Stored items
BEGIN

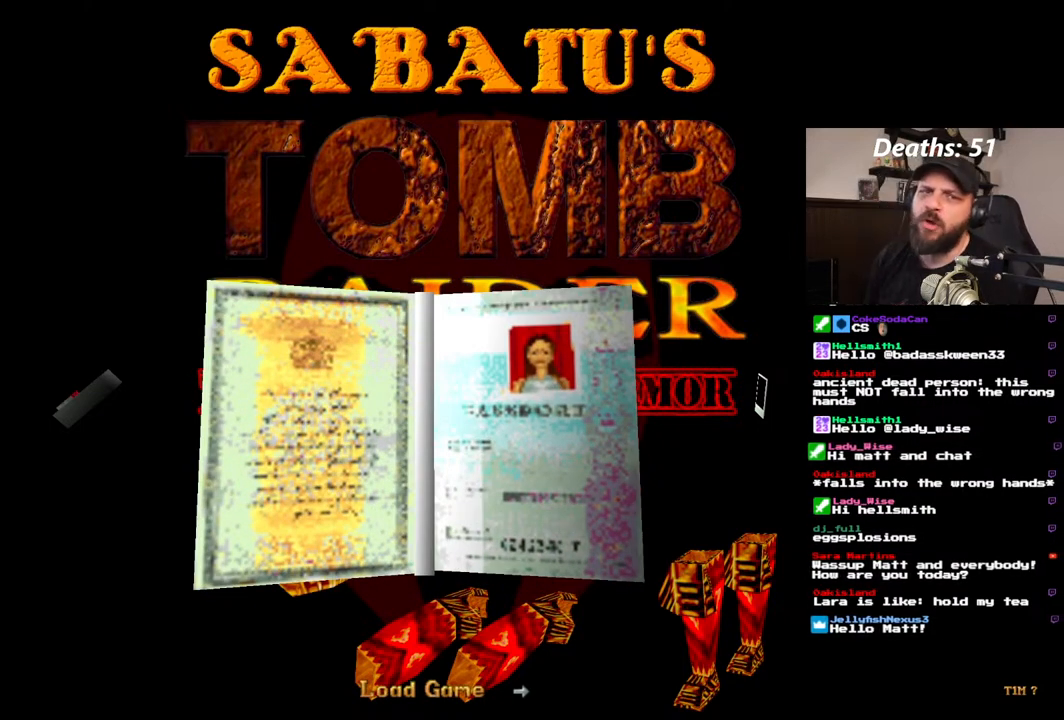
{"buttons": [], "left_stick": "center", "right_stick": "center", "events": []}
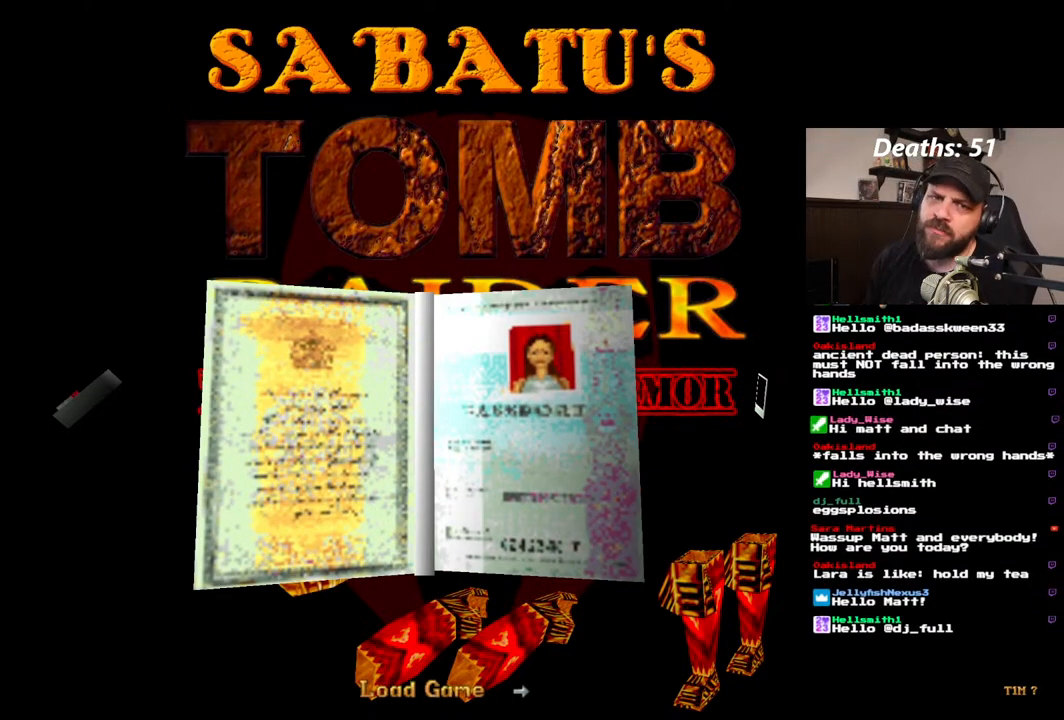
{"buttons": [], "left_stick": "center", "right_stick": "center", "events": []}
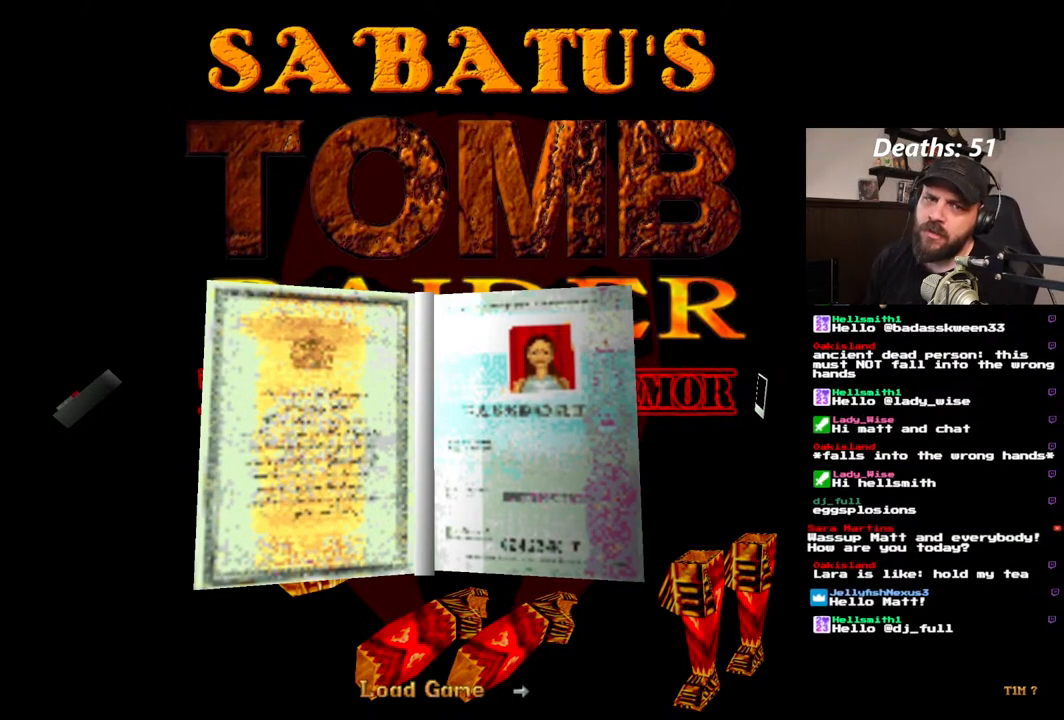
{"buttons": [], "left_stick": "center", "right_stick": "center", "events": []}
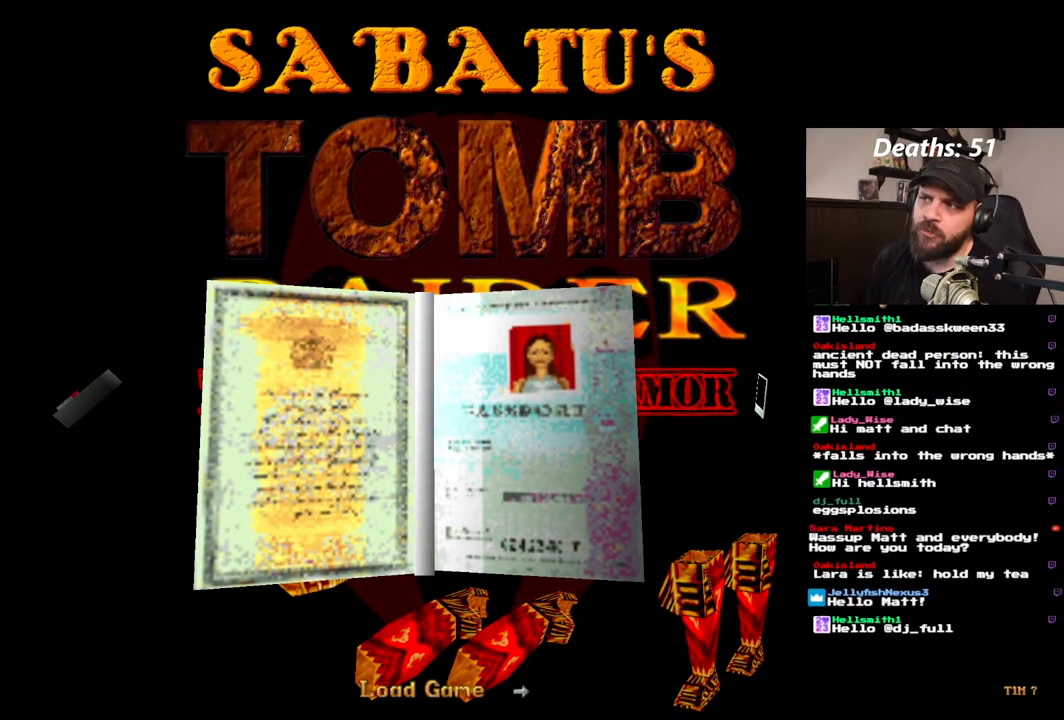
{"buttons": [], "left_stick": "center", "right_stick": "center", "events": []}
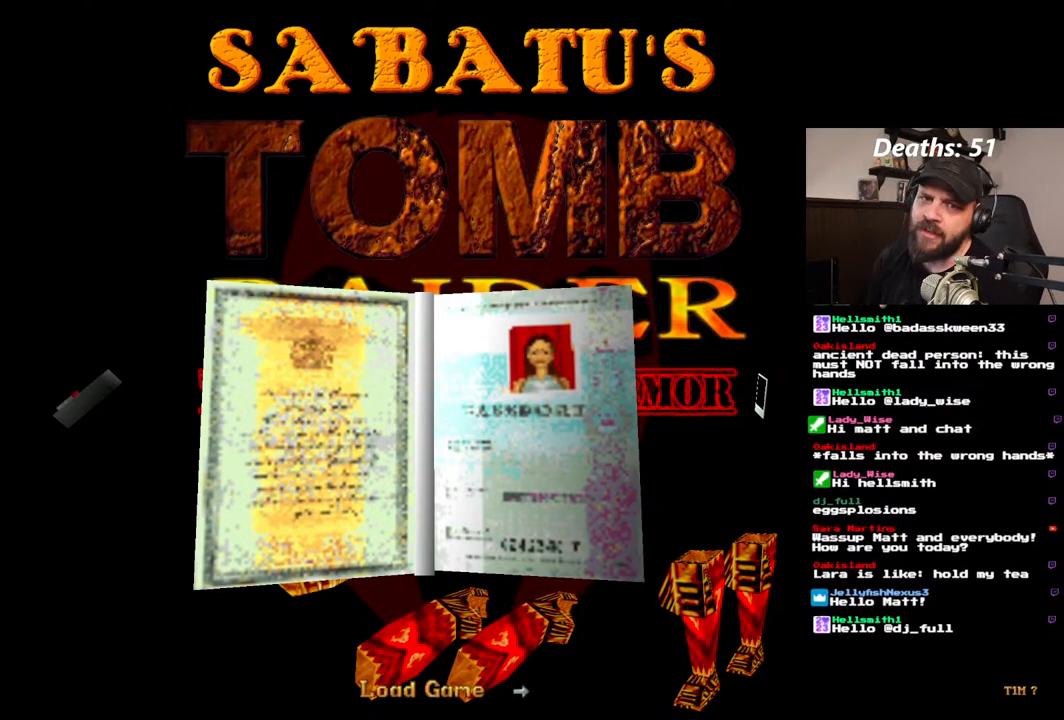
{"buttons": [], "left_stick": "center", "right_stick": "center", "events": []}
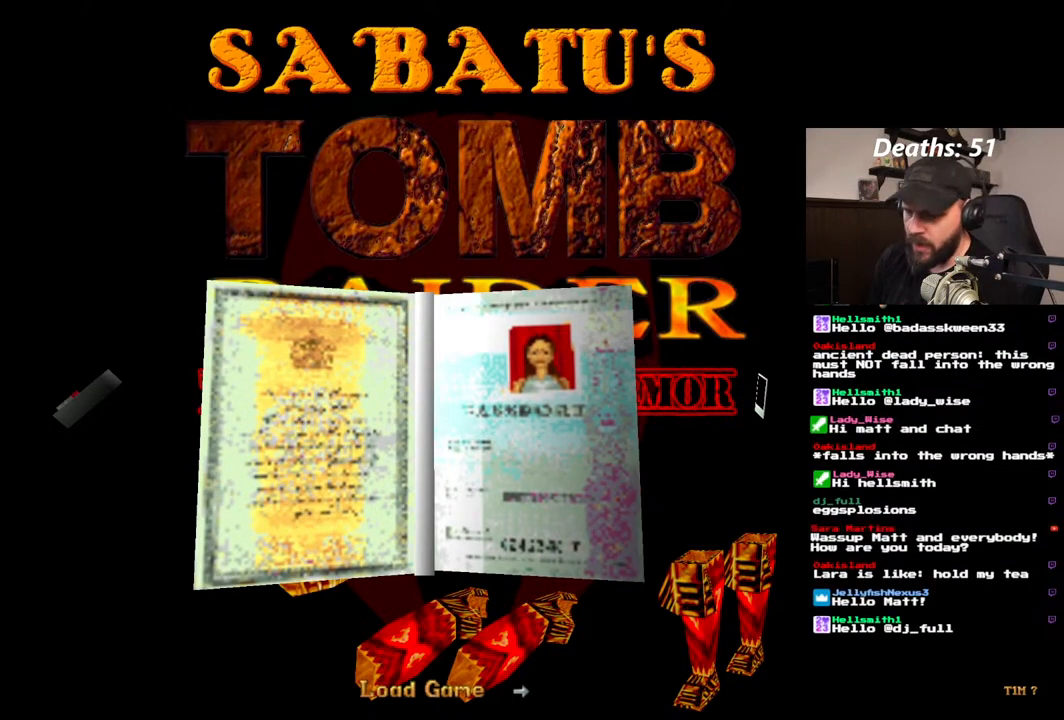
{"buttons": ["DPAD_RIGHT"], "left_stick": "center", "right_stick": "center", "events": [[450, "DPAD_RIGHT", "down"]]}
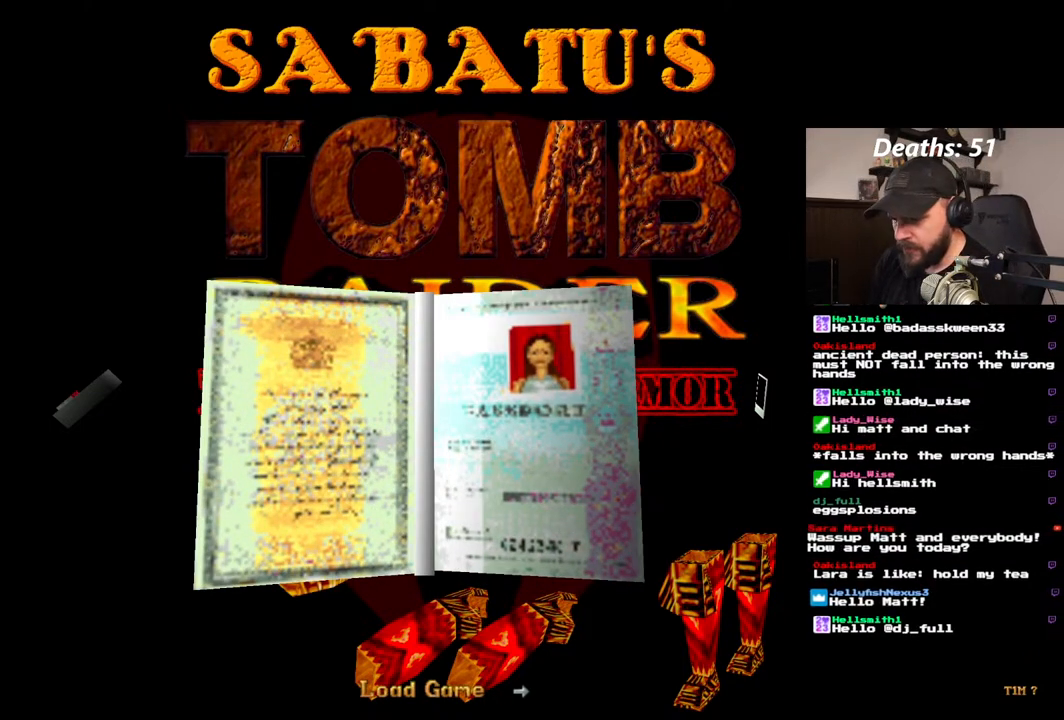
{"buttons": [], "left_stick": "center", "right_stick": "center", "events": [[67, "DPAD_RIGHT", "up"]]}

END

Your task:
Give the entries again word for word, but skip the pictures.

Expected answer:
{"buttons": [], "left_stick": "center", "right_stick": "center", "events": []}
{"buttons": [], "left_stick": "center", "right_stick": "center", "events": []}
{"buttons": [], "left_stick": "center", "right_stick": "center", "events": []}
{"buttons": [], "left_stick": "center", "right_stick": "center", "events": []}
{"buttons": [], "left_stick": "center", "right_stick": "center", "events": []}
{"buttons": ["DPAD_RIGHT"], "left_stick": "center", "right_stick": "center", "events": [[450, "DPAD_RIGHT", "down"]]}
{"buttons": [], "left_stick": "center", "right_stick": "center", "events": [[67, "DPAD_RIGHT", "up"]]}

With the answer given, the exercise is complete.